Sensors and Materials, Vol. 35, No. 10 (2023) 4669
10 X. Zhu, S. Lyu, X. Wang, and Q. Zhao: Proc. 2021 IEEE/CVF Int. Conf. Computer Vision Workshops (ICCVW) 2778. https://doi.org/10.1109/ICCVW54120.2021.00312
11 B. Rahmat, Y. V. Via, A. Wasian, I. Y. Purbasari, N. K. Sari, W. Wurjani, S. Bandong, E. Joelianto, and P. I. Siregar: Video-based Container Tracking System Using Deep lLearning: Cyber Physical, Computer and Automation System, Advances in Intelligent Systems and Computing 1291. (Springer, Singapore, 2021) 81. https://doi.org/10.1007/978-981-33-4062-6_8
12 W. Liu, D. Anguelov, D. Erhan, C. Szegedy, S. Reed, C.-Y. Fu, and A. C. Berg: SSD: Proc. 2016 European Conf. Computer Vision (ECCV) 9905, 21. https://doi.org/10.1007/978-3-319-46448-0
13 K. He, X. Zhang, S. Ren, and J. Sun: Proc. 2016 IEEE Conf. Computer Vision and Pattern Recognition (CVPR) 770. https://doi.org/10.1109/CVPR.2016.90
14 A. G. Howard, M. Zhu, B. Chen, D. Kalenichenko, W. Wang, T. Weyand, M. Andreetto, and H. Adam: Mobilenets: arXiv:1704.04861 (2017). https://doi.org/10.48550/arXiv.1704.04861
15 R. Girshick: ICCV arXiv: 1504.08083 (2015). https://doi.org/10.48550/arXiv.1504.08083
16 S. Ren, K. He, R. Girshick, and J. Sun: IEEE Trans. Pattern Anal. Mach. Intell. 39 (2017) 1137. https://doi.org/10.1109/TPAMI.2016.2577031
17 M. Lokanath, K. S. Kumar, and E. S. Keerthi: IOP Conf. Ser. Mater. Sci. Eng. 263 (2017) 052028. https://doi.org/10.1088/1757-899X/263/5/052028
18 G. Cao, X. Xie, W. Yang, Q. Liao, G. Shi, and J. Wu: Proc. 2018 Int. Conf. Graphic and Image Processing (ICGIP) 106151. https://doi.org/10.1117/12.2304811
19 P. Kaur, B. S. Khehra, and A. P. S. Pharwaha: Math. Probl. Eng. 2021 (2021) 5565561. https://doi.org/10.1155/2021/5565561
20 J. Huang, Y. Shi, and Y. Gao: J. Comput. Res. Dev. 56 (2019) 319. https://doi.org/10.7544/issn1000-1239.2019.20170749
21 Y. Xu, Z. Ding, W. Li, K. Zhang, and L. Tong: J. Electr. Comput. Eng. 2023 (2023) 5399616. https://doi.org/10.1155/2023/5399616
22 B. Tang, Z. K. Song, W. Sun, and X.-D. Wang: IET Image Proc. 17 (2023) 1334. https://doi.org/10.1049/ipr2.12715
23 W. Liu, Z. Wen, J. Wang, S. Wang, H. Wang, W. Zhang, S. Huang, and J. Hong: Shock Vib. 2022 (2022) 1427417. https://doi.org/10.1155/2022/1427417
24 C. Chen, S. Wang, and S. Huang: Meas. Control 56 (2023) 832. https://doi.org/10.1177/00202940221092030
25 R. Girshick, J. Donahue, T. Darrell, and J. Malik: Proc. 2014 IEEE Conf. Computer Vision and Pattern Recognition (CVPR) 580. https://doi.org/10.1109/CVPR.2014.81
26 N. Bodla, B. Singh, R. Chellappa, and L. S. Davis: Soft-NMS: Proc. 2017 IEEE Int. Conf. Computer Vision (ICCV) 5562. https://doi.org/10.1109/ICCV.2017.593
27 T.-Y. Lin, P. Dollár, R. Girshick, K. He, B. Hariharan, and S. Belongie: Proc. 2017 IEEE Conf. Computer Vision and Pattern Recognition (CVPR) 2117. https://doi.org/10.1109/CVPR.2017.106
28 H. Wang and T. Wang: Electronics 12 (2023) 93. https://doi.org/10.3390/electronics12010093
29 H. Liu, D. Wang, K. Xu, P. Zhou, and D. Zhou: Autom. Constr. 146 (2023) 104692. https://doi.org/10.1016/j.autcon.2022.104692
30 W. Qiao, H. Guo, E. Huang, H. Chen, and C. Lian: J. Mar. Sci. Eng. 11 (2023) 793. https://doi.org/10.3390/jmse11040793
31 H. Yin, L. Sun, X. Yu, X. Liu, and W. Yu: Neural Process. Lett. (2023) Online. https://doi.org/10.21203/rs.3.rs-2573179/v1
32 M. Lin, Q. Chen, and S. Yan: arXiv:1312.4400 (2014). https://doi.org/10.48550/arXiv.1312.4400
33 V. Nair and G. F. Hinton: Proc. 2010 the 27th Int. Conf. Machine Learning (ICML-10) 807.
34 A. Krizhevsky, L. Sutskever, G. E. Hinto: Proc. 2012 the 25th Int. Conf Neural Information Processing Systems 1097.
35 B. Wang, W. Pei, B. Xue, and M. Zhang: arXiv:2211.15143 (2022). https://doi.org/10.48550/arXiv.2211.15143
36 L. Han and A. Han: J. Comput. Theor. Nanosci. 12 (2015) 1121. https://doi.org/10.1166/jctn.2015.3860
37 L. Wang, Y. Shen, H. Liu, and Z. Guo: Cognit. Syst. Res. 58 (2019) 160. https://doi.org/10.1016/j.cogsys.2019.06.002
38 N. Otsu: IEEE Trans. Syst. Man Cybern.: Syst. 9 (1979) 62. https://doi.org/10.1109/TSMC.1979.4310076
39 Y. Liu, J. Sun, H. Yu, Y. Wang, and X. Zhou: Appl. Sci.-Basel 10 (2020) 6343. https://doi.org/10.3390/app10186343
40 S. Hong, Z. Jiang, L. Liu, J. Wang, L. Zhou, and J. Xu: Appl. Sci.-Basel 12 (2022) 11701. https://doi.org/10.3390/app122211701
* * *
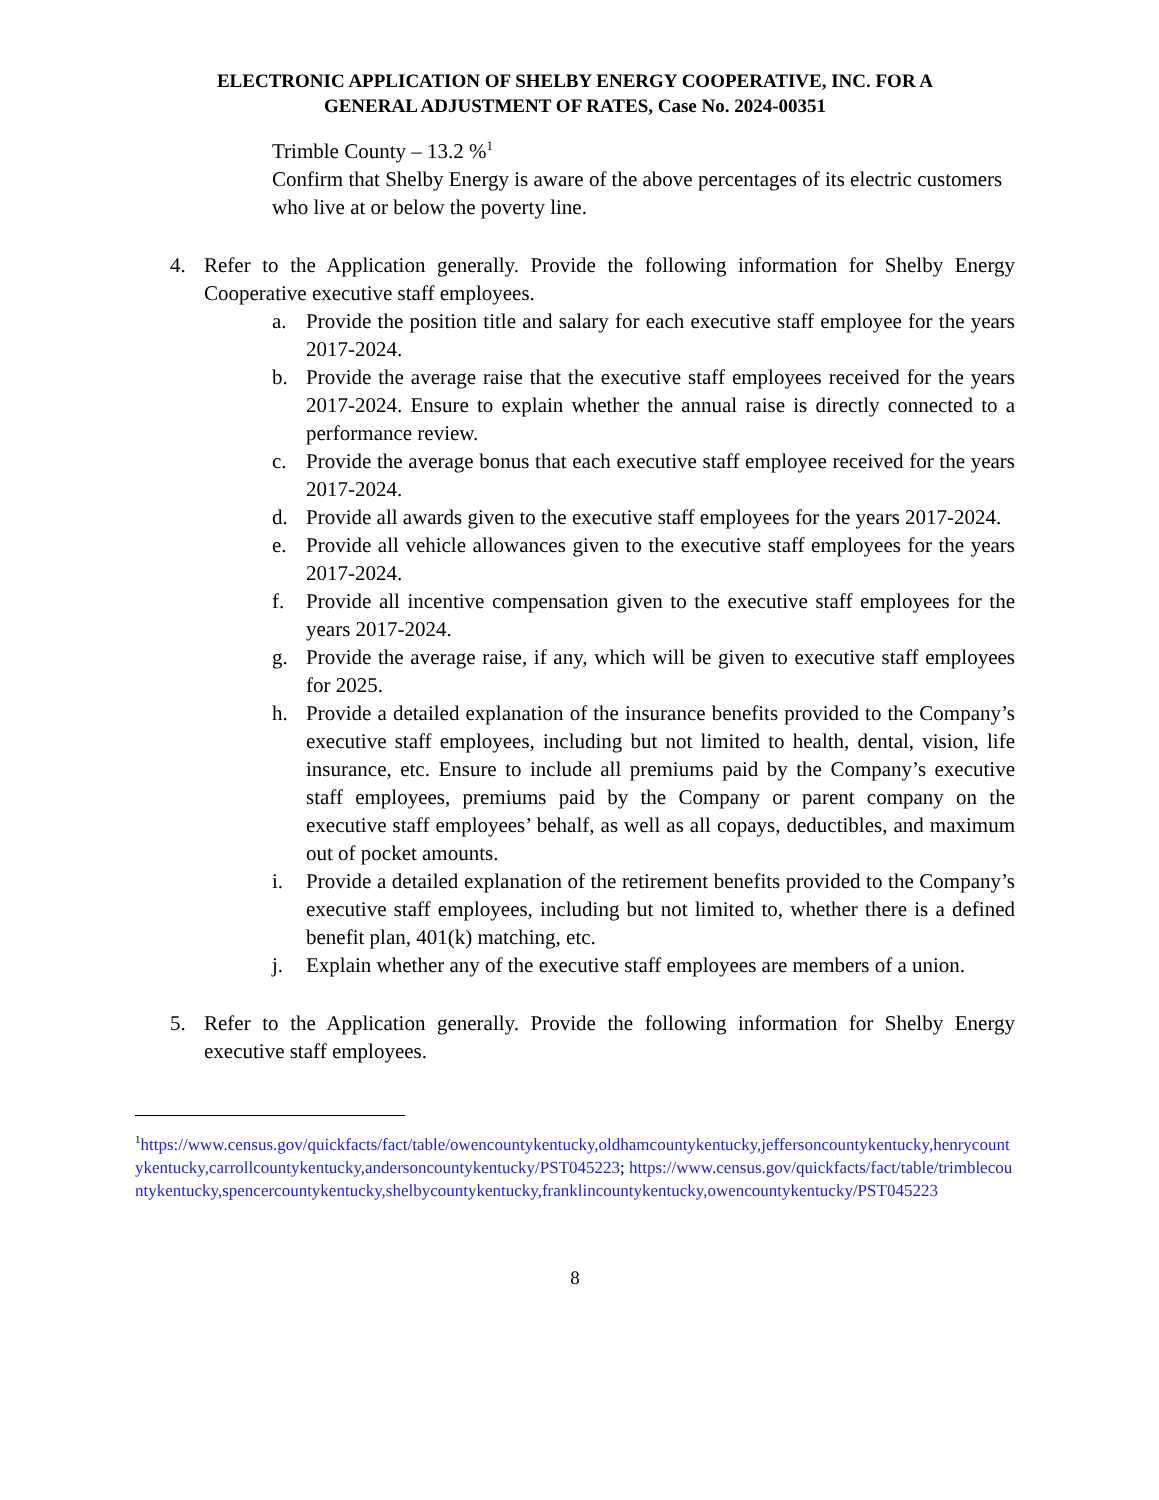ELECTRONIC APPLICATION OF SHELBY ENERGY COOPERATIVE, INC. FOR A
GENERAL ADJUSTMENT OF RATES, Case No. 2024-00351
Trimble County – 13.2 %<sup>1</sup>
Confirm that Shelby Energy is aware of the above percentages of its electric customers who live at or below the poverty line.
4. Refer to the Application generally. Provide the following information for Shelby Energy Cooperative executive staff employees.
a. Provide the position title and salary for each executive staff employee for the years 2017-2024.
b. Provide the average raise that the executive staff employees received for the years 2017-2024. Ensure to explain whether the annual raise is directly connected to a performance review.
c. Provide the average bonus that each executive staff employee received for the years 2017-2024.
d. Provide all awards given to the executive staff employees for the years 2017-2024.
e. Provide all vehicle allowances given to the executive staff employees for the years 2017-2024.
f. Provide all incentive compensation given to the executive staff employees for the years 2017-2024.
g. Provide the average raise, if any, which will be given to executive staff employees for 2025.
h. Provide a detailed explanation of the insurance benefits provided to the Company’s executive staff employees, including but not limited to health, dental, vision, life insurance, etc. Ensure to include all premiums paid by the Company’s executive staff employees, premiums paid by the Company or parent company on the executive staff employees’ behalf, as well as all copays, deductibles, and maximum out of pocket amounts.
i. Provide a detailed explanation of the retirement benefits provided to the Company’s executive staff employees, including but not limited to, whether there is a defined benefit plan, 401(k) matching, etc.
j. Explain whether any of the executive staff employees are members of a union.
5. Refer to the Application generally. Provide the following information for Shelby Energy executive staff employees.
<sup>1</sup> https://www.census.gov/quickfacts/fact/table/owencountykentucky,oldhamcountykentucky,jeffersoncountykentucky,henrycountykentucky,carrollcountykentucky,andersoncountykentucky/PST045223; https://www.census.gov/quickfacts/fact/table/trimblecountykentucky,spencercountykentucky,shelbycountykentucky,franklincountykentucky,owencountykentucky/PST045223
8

### Prompt
Go through the listing above and report how many of its lines contain the word "Ensure", with only the number as output.

### Response area
2